Monday, November 07, 2011

Slow-Cooker Chinese-Spiced Brisket

 I bought a small jar of Chinese Five-Spice a few years ago for some cookies I don't think I ever made.  So I was pleased as punch to find a recipe for it, and a slow cooker one at that!  In case you're wondering the five spices are: cinnamon, star anise, anise seed, ginger and cloves. 

This recipe is a great concept, and the meat came out tender and saucy.  The juice was a bit mild so I added a dash of this and that to taste - hoisin sauce, sweet chili sauce, a little more vinegar.  It's hard to think of something better than hot spicy meat over rice when you're really hungry.  Which I always am.

Slow-Cooker Chinese-Spiced Brisket (print recipe)
1 beef brisket, about 3 pounds
1 tsp Chinese Five-Spice
1 large onion, chopped
4 garlic cloves, chopped
1 can (14 1/2 ounces) stewed tomatoes
1 can (14 1/2 ounces) beef broth
1/4 cup rice vinegar
1 T light soy sauce
1 T hoisin sauce
1 can diced water chestnuts
4 chopped scallions, divided
Hot rice, for serving

1.  Coat slow cooker bowl with nonstick cooking spray.  Season brisket with Chinese Five-Spice.  Place in slow cooker.  Scatter onion and garlic over meat.  Combine tomatoes, broth, vinegar, soy sauce and hoisin sauce.  Pour over brisket.

2.  Cover and cook on HIGH for 6 hours or LOW for 9 hours.  Add water chestnuts and half of the chopped scallions during the last 30 minutes of cook time.

3.  Remove meat from slow cooker and cool slightly.  Slice or shred and stir into sauce.

4.  Remove brisket and sauce and serve over hot rice.  Sprinkle more chopped scallions on top.

*If the final flavor isn't strong enough for you, add any of the following to taste: toasted sesame oil, sweet chili sauce, ground ginger, more Chinese Five-Spice, soy sauce, hoisin sauce, vinegar, onion powder, etc.

Recipe adapted from Family Circle, September 2011

2 comments:

tona said...

this looks so good I think I will make it for dinner tonight & steam some snow peas on the side.
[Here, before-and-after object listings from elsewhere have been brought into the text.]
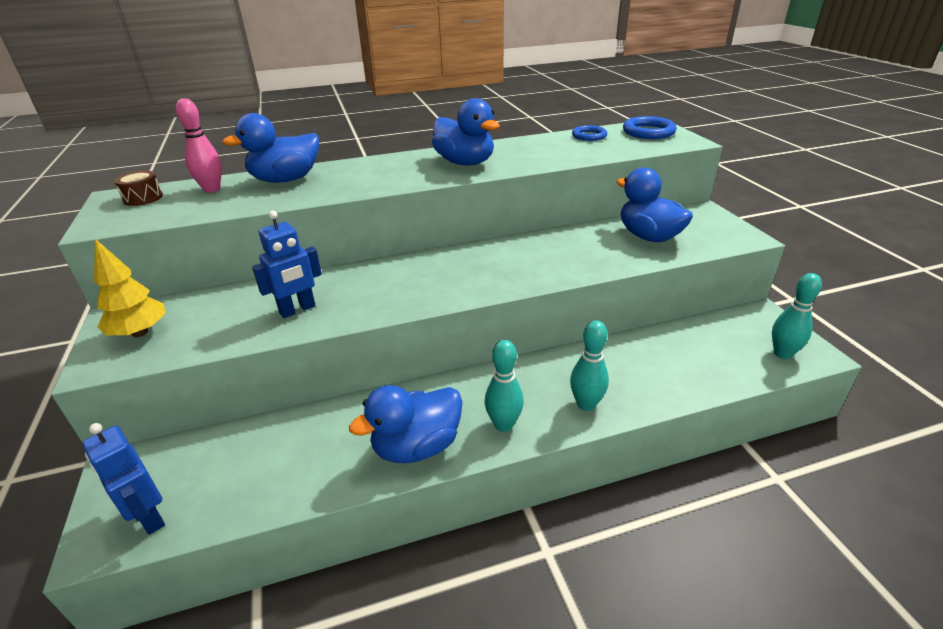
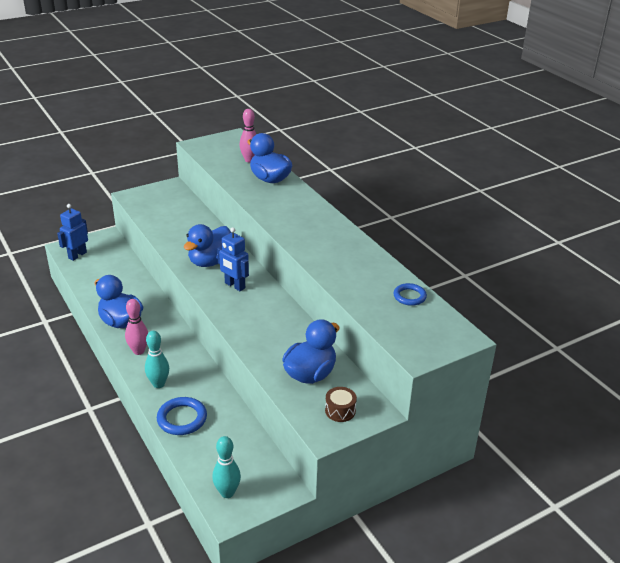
camera: 75 degrees right, 0 degrees up
yellow tree [94,239,166,337] -> none
brown drum [114,170,163,206] -> brown drum moved to [325,387,357,422]
blue robot [252,211,322,318] -> blue robot moved to [217,227,249,291]
blue duck [432,98,500,166] -> blue duck moved to [184,224,231,267]
turquoise bowling pin [484,340,524,432] -> pink bowling pin [125,299,148,355]
blue ring [623,116,677,139] -> blue ring moved to [157,397,207,435]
Mm!

tona said...

PROPS: I've never cooked this cut of meat before - nice to try something new. Not only was this fantastic the night I made it (and the house smelled amazing) but it made a ton and we had good leftovers for a couple of days.

Last, I took what was left of the meat and chopped it up fine with the gravy/juices, added it to the leftover rice, threw in a handful of shredded cheese and it made a lovely stuffing for stuffed green peppers which I will serve with a ladleful of hot spaghetti sauce on the top. Leftovers FTW!